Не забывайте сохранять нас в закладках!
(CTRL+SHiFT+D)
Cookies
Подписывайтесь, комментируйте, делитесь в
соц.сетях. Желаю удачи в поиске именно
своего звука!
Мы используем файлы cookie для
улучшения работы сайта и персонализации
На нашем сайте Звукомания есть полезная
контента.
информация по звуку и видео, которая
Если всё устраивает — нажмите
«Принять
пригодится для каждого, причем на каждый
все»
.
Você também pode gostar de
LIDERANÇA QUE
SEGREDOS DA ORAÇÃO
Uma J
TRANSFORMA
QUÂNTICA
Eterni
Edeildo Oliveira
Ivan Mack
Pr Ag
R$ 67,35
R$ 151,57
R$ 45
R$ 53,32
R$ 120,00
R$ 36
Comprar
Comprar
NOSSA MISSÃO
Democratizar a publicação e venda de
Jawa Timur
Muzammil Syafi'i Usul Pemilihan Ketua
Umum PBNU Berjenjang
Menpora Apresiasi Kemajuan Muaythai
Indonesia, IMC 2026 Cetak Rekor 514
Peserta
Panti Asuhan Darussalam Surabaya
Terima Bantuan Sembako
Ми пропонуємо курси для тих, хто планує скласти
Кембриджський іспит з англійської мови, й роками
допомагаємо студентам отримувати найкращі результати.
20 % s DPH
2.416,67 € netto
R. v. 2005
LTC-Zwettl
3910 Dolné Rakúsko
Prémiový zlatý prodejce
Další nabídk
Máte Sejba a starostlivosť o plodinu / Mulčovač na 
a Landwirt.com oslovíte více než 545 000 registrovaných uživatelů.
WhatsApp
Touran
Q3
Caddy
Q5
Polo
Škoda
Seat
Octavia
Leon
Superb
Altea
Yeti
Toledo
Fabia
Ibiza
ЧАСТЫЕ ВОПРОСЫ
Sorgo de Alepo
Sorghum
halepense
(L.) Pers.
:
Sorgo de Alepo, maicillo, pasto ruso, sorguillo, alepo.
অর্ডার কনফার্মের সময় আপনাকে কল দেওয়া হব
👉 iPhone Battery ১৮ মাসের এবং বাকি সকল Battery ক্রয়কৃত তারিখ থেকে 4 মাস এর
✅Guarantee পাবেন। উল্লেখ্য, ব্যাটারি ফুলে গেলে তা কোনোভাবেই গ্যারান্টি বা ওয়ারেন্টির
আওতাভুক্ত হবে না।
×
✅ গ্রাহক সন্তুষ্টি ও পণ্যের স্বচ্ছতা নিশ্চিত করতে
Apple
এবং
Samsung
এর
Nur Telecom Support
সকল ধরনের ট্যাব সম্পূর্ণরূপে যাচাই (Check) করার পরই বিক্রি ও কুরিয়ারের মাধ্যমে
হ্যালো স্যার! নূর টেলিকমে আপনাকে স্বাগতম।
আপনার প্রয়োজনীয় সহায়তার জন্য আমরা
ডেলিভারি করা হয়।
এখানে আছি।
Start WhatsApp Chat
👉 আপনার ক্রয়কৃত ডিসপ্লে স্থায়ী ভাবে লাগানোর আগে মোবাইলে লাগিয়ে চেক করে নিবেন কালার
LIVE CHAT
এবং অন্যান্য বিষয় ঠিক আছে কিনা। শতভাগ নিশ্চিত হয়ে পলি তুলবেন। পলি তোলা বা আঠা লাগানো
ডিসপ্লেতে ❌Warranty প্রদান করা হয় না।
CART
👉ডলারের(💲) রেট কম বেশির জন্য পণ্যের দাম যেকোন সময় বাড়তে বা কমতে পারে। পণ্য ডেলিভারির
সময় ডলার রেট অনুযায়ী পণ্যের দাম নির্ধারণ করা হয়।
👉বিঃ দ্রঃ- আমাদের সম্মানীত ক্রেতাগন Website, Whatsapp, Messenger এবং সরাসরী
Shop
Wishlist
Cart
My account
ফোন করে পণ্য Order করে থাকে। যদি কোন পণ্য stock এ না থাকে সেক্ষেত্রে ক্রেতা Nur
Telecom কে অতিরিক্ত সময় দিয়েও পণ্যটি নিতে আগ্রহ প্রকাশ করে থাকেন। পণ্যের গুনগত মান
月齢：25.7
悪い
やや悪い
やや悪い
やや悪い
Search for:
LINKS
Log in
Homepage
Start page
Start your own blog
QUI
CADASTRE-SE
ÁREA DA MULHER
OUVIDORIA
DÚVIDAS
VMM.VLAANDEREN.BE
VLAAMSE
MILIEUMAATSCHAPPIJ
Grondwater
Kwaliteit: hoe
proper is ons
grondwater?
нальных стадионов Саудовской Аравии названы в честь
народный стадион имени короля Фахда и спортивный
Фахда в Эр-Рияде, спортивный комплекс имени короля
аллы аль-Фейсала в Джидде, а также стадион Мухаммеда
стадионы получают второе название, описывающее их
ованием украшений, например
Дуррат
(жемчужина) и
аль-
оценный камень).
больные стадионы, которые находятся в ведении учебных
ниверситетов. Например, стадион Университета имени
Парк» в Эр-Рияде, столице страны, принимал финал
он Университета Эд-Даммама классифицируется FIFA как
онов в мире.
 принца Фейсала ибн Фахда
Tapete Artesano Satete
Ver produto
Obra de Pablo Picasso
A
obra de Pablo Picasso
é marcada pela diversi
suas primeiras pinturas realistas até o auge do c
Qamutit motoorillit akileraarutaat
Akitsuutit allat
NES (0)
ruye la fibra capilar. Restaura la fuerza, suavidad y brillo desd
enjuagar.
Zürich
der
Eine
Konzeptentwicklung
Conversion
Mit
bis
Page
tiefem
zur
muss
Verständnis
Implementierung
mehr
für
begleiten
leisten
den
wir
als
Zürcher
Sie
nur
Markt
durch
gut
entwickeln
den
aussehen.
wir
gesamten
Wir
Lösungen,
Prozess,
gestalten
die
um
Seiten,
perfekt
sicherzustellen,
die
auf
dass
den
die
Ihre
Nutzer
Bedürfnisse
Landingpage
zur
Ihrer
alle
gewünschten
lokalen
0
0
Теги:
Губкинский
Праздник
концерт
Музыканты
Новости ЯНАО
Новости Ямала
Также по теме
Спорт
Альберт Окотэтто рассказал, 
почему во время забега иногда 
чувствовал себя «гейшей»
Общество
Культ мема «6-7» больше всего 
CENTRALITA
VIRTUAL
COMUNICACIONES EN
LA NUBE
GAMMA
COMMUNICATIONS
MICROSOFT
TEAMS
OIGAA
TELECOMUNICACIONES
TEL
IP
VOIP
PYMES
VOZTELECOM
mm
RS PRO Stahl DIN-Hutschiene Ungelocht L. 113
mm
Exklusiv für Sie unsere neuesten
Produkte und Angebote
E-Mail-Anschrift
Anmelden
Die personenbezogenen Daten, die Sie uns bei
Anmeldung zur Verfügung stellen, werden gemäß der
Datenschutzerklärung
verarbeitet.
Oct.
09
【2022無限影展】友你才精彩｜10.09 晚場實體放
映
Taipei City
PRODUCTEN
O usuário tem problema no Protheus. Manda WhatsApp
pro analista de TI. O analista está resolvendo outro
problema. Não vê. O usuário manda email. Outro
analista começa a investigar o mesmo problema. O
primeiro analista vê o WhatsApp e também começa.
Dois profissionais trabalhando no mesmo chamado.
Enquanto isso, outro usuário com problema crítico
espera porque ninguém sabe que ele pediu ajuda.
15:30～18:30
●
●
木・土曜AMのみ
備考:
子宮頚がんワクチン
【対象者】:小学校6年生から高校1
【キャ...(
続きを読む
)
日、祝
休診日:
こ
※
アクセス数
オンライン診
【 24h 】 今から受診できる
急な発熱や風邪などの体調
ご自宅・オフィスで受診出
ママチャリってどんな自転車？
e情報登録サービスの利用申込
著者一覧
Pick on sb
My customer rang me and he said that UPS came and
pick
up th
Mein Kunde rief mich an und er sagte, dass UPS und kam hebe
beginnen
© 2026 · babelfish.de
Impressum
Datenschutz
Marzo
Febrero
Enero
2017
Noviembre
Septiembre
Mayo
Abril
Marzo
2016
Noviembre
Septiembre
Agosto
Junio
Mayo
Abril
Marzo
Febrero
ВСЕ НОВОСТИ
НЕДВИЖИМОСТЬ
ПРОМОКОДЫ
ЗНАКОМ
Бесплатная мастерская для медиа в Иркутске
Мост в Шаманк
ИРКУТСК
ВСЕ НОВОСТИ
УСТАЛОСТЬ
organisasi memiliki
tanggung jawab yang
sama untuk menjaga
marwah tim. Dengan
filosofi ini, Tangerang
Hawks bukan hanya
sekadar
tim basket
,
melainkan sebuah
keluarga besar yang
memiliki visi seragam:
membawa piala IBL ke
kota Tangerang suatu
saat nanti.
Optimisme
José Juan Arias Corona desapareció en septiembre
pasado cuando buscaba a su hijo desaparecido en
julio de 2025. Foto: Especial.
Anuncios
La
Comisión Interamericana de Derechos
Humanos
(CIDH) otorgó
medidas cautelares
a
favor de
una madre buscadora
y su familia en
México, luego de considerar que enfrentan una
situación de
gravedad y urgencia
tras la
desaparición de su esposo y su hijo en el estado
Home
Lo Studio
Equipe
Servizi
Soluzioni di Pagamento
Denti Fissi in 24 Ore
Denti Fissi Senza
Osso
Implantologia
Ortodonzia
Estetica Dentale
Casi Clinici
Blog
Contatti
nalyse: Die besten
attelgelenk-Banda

------------------------------------------------

WHAT IS REQUIRED
Quote the listing above, but only from the line that shows "sama untuk menjaga" through the line that shows "(CIDH) otorgó".

ANSWER AREA
sama untuk menjaga
marwah tim. Dengan
filosofi ini, Tangerang
Hawks bukan hanya
sekadar
tim basket
,
melainkan sebuah
keluarga besar yang
memiliki visi seragam:
membawa piala IBL ke
kota Tangerang suatu
saat nanti.
Optimisme
José Juan Arias Corona desapareció en septiembre
pasado cuando buscaba a su hijo desaparecido en
julio de 2025. Foto: Especial.
Anuncios
La
Comisión Interamericana de Derechos
Humanos
(CIDH) otorgó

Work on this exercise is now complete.